Page 2453 - Week 07 - Wednesday, 17 June 2009
My position is very clear: there have been examples in the past where non-government schools wished to be involved in the public review process in relation to government schools. We collaborated on the new curriculum framework, for example, despite much criticism from the then shadow minister about the involvement of independent schools in that at the time. Nonetheless, that collaboration occurred with the active involvement of the non-government school sector at their invitation. But it is not standard practice for a review of government schooling to be extended to the non-government sector. I give a couple of further examples: the school-based management review and school safety policies and bullying. Perhaps it would be appropriate—I am happy to discuss this with the non-government school sector—that they be involved in the safe schools task force in the future, because bullying extends across all schools.
So what has changed in relation to my position? I have had a formal approach from non-government schools to be included in the elements of the Shaddock review that are relevant to non-government schools. The vast majority of the areas that Professor Shaddock is examining are not relevant to non-government schools, because they do not have education provision of that type.

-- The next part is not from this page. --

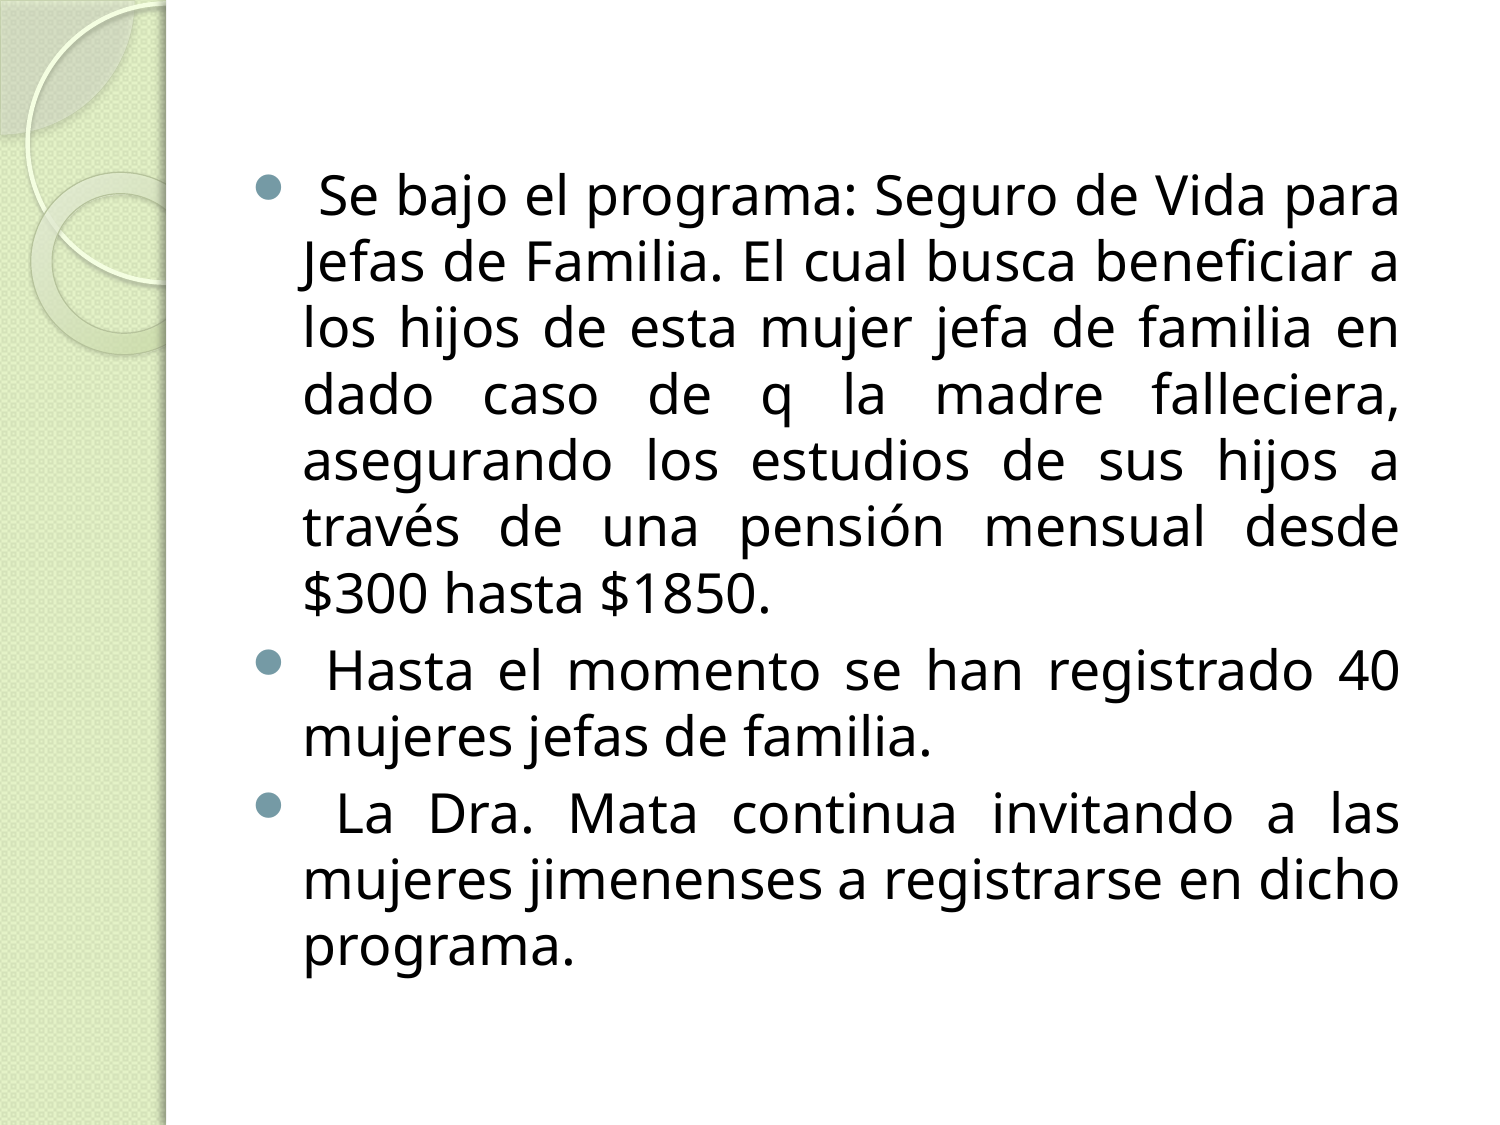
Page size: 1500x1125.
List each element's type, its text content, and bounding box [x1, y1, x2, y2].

list Se bajo el programa: Seguro de Vida para Jefas de Familia. El cual busca beneficiar a los hijos de esta mujer jefa de familia en dado caso de q la madre falleciera, asegurando los estudios de sus hijos a través de una pensión mensual desde $300 hasta $1850. Hasta el momento se han registrado 40 mujeres jefas de familia. La Dra. Mata continua invitando a las mujeres jimenenses a registrarse en dicho programa. [234, 152, 1417, 985]
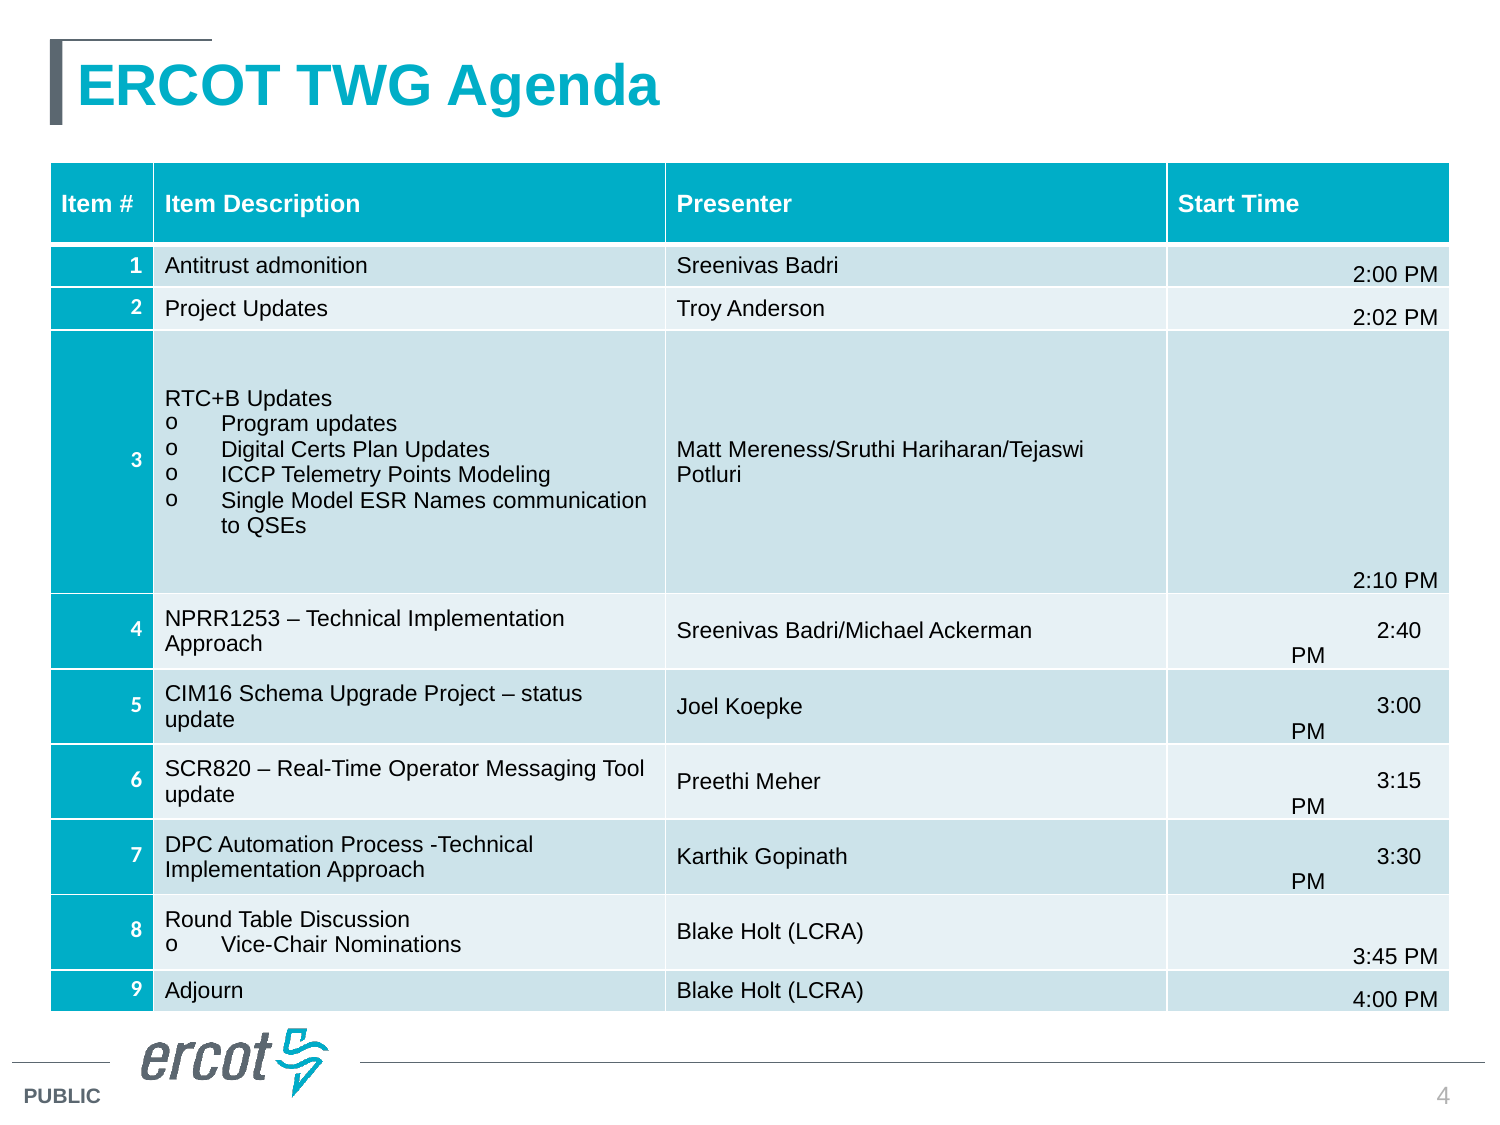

MR SMYTH: My question is to the Minister for Health. Minister, during the estimates process it was discovered that you personally intervened on behalf of the Labor Party in the facilitation of filming Labor Party political ads in Canberra Hospital. Your colleague Andrew Barr said of the same issue:
It would have been improper for me as minister to have sought advantage for my political party in relation to such a request.
Minister, how do you reconcile your personal involvement in party political based advertisements against the statement of your ministerial colleague?
MS GALLAGHER: As I told the estimates committee, I did not personally organise the filming of the advertisement at the Canberra Hospital. But, in a phone call with the chief executive—and I have to confess that I do speak to the chief executive of ACT Health probably at the moment around six times a day—in one of those conversations I had with him, I mentioned there would be an approach and would facilities be available for this use if an approach was made. He indicated to me that he would be the person who considered that; that the facilities, if the terms were agreed on how to use them, would be made available to any candidate in the election. And that was the end of the conversation. I did not organise the advertising in the Canberra Hospital, but I certainly had a conversation where I inquired as to whether that was something ACT Health would consider.
MR SPEAKER: Mr Smyth, a supplementary question?
MR SMYTH: Yes, thank you. Minister, why do you believe it was proper for you as minister to seek political advantage for your political party by making such a request?